ARTIFICIAL DISC REPLACEMENT in the LUMBAR SPINE
Low back pain is a significant cause of disability in the U.S. and worldwide. It is estimated that 70% to 80% of people will experience low back pain at some point in their lives.
Artificial disc replacement is a newer surgical procedure for relieving low back pain. Similar to hip or knee joint replacements, a disc replacement substitutes a mechanical device for an intervertebral disc in the spine. The device is meant to restore motion to the spine by replacing the worn, degenerated disc.
This technology has been available in Europe for over a decade. Artificial disc replacement initially gained FDA approval for use in the U.S. in 2004. Over the past several years, numerous other disc replacement designs have been developed and are currently being tested (AAOS, 2015).

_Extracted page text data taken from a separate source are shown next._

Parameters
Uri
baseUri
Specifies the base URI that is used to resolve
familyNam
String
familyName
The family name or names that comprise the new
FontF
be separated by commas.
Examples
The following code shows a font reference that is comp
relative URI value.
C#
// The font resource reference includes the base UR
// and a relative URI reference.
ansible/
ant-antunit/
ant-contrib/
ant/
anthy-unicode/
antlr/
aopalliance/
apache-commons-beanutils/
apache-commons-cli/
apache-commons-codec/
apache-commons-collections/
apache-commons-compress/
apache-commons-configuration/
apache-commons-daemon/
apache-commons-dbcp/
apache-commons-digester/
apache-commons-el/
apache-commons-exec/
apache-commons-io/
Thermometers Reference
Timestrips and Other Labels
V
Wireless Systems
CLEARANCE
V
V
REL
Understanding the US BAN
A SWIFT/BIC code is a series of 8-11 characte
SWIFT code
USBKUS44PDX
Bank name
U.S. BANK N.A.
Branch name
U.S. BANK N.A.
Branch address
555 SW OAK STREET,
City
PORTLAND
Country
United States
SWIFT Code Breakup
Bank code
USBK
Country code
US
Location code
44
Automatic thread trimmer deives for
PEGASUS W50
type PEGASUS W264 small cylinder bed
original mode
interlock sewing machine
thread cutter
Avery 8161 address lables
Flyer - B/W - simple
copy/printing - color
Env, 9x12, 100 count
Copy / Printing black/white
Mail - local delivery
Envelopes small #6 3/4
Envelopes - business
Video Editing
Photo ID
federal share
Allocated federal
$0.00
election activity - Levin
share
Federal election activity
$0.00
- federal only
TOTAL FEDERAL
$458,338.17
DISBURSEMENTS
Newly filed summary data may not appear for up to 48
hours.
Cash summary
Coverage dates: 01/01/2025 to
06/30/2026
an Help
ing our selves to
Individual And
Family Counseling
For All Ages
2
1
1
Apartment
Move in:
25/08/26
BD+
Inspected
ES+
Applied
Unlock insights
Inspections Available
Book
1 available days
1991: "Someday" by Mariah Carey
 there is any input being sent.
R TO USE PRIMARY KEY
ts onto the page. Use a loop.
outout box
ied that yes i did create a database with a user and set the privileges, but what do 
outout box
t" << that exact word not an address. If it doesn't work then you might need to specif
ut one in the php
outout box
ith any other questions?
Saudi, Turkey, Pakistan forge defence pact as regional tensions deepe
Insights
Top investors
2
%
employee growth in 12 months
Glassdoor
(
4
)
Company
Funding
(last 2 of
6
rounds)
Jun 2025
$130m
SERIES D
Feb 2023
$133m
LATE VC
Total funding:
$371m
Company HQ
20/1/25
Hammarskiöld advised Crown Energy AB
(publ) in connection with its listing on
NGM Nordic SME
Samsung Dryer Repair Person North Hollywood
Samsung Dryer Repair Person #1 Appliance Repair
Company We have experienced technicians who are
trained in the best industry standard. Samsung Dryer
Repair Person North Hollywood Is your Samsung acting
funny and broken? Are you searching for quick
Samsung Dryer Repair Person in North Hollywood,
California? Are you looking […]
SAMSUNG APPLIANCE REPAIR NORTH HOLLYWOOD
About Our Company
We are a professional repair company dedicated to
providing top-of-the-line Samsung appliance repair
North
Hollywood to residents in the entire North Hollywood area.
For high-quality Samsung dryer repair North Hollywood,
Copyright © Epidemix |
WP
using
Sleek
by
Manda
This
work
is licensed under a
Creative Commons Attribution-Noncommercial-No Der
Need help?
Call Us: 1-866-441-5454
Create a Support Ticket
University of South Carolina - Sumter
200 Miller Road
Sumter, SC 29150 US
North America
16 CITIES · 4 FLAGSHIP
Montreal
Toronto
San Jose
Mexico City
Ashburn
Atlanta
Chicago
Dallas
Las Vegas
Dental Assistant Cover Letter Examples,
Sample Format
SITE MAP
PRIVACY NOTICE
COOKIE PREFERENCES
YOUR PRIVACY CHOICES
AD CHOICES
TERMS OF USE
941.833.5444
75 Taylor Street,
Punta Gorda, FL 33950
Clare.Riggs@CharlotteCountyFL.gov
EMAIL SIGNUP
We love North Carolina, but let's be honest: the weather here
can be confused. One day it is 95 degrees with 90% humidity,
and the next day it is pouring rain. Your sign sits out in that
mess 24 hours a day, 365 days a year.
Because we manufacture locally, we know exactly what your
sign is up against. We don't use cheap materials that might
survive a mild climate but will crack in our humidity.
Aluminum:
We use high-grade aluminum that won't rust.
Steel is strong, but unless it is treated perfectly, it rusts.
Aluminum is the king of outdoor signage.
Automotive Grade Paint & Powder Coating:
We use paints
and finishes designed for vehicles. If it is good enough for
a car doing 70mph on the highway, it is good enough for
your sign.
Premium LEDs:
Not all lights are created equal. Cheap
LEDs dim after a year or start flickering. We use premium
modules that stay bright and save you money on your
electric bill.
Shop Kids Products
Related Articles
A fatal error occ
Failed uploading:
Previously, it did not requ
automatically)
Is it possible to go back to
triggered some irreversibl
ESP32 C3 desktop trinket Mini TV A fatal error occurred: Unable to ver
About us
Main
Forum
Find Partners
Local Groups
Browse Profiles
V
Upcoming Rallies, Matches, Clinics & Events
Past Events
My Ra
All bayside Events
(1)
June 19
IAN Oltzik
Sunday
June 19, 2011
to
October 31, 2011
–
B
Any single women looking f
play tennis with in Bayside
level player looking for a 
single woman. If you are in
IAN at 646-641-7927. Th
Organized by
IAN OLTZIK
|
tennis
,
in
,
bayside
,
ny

To determine who is a good candidate for disc replacement, the surgeon may require a few tests. These may include magnetic resonance imaging (MRI), discography, computed tomography (CT or CAT scan), and x-rays. These tests will also help the surgeon determine the source of the pain.
Good candidates for disc replacement have the following:
- Back pain thought to be caused mostly from one or two intervertebral discs in the lumbar spine
- No significant facet joint disease or bony compression on nerves
- Not excessively overweight
- No prior major surgery in the lumbar spine
- No deformity (scoliosis)
TREATMENT & BENEFITS
Artificial disc replacement has emerged as an alternative treatment option to lumbar fusion surgery for low back pain.
Lumbar fusion surgery remains the “gold standard” for treating low back pain patients who are not helped by nonsurgical methods and many people find relief with lumbar fusion, however the results of fusion surgery vary. For example, a patient with spinal stenosis who has a fusion procedure may have a very different outcome from a patient who has a fusion to help back pain that is caused by disc degeneration. In addition, some patients whose fusion surgeries heal perfectly still end up with no improvement of their back pain.
The artificial disc offers several theoretical benefits over the spinal fusion for chronic back pain, including:
- Potentially enhanced clinical success rates (pain reduction)
- Potential to avoid premature degeneration at adjacent levels of the spine by maintaining normal spinal motion
The surgical implantation procedure is performed through an incision in the abdomen (similar to an anterior lumbar interbody fusion).
With this approach, the organs and blood vessels must be moved to the side. This allows your surgeon to access the spine without moving the nerves.
Usually, a vascular surgeon assists the orthopaedic surgeon with opening and exposing the disc space. Most surgeries take about 2 to 3 hours.
The disc replacement device may comprise the nucleus (center) of the disc while leaving the annulus (outer ring) in place, although this technology is still in an investigative stage.
In most cases, total artificial disc replacements substitute the annulus and nucleus with a mechanical device that will simulate spinal function.
There are a number of different disc designs. Each is unique in its own way, but all maintain a similar goal: to reproduce the size and function of a normal intervertebral disc.
Some of the discs are made of metal, while others are a combination metal and plastic, similar to joint replacements in the knee and hip. Materials used include medical grade plastic (polyethylene) and medical grade cobalt chromium or titanium alloy.